The framerate, or the number of times per second when physics is calculated, is another factor in discrete collision detection precision. The distance between frames is not determined; instead, each frame is processed independently from every other frame. A small fast-moving object with a low framerate result in a situation where the object does not move through space smoothly but instead appears to teleport from one position in space to another as each frame is computed. If the target is tiny enough to fit in the space between the fast traveling projectile's computed frames, projectiles moving at sufficiently high speeds will miss the target.A number of methods are employed to get around this problem, such as Second Life's implementation of projectiles as arrows with invisible tails that are longer than the predicted frame gap and can collide with any item that might fit in between them. Continuous collision detection, like that found in Bullet or Havok, does not have this issue.

 

c. Dynamics of soft bodies:

Use of a finite element-based rigid body physics system is an alternative to bounding box-based rigid body physics systems. A 3-dimensional, volumetric tessellation of the 3-dimensional object is produced in such a system.

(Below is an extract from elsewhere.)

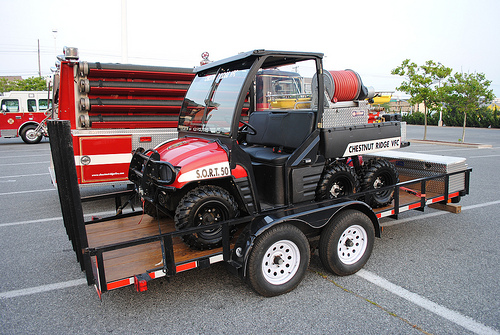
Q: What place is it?
A: It is a road.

Numerous finite elements that reflect various facets of the object's physical characteristics, such as toughness, plasticity, and volume preservation, are produced as a result of the tessellation. After being built, a solver applies the finite elements to model the tension within the 3D object. With a high level of uniqueness and realism, the stress can be employed to generate fracture, deformation, and other physical effects.The engine becomes more capable of simulating physical behavior as the number of modeled elements rises. A deformation shader running on the CPU or GPU is used by the finite element system to change the visual representation of the 3D object. Due to the performance overhead and the absence of tools to construct finite element representations out of 3D art assets, finite element-based solutions had previously been impracticable for use in video games.Real-time finite element systems first appeared in Star Wars: The Force Unleashed, which used Digital Molecular Matter to simulate the deformation and annihilation of wood, steel, flesh, and plants using an algorithm created by Dr. James O'Brien as part of his PhD thesis. As faster processors and tools for creating volumetric tessellations became available, real-time finite element systems started to be used in games.

 

Physics engine

d. Brownian movement:

Real-world physics is constantly in play. All particles in our cosmos experience a constant Brownian motion jitter as a result of the forces pushing back and forth against one another. Such continuous active precision is a waste of CPU power for a game's physics engine, which can result in issues like slowed framerate. Thus, by turning off the physics computation for objects that haven't travelled a given distance in a predetermined amount of time, games can put things to "sleep."For instance, in the 3D virtual world Second Life, the physics calculations are turned off for an object that is laying on the floor and does not move more than a minimal distance in around two seconds. As a result, the object is frozen in place. After colliding with another active physical object, the object remains frozen until physics processing is reactivated for it.

 

e. Paradigms:

A collision detection/collision response system and a dynamics simulation component that resolves the forces impacting the simulated objects are the two main parts of physics engines used in video games. Additionally, contemporary physics engines could include tools for asset integration, fluid simulations, and animation control systems. Three main paradigms are used to physically simulate solids:

ü Penalties involve interactions that are frequently represented by mass-spring systems. Popular for deformable or soft-body physics, this kind of engine.

ü Constraint-based techniques, in which physical laws are estimated by solving constraint equations.

ü Methods based on impulses that use impulses to drive object interactions.

 

 

Finally, hybrid approaches that incorporate elements of the aforementioned paradigms are conceivable.